You are my portion Lord.
I have said that I will keep your word.

It’s interesting to look at multiple translations of this. Many of these translations reflect ways in which my meditation was going even before I read them. Some are straightforward, such as the NRSV: “The LORD is my portion; / I promise to keep your words.”

Note that in Hebrew we don’t have a verb or anything to indicate person. The NRSV uses “The LORD is …” 3rd person singular, while I place the first part as addressed to God, matching the second line. As literally as possible, that first line reads “My portion YHWH.”

The Message reads:

Because you have satisfied me, God, I promise
to do everything you say.

Psalm 119:57 (TM)

Notice that Peterson also reads the first part of the verse as addressed to God. Further, notice how “I promise” is on the first line of the couplet. That is the division in my printed Hebrew text. I think it’s best to read the “I have said” or “I promise” with the second line.

Now this all gets a bit technical, though I’m skipping over a great deal. This is part of my process for meditation, hearing the words in different renderings. I’m first interested in what the Psalmist himself thought, but I see scripture as living, and as an element of God’s presence in the community of faith, I’m interested in how other readers have taken a particular text.

This was reemphasized to me in studying Leviticus from the commentary by Jacob Milgrom. (I’ll put display of some of is books at the end of this post as well.) Milgrom is a Jewish scholar, yet his study of a passage runs from the earliest prehistory of the text all the way through Christian interpreters over time. I had an inkling of this before reading Milgrom, but his thoroughness provided an example that led me much further than I might otherwise have gone.

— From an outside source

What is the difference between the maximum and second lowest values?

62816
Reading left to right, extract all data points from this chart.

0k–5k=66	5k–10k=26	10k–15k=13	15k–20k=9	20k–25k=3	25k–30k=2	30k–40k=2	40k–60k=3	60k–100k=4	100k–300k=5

As a spiritual activity, Bible study is a community activity. This is not to deny individual study. I have been individually studying even while I reference various translators and commentators. What I write here is molded by what I experience in the church and in the broader faith community. An isolated interpretation may be technically correct, but it is almost certainly dead.

When the Psalmist says God is his “portion” that evokes a couple of things. First, a portion of an inheritance or another division of possessions. Second, it evokes the contrasting statement of Deuteronomy 32:9, “For the LORD’s portion is his people.” In Christian thought I’d relate this to “Christ in me” and me “being in Christ.”

I call God my God. That doesn’t mean God is in my possession, but rather that there is a singular relationship there that God has created through a covenant and through that covenant God has made promises. It is one thing to try to control God, as we often do in prayer. We treat prayer as a sort of magic where if we say the right words, God is required to take a particular set of actions.

This differs, however, from simply expecting our God to be our God and to fulfill all those promises. I, in my community, relate to God through covenant.

And it is “in Christ” as someone deeply and permanently connected with God through covenant that I make any promise. “I will keep your word,” will be a boast if I am trying to do it on my own power to gain God’s favor. But when I say that in covenant, it connects with all God’s promises.

What promise might you have forgotten that you need to connect with today?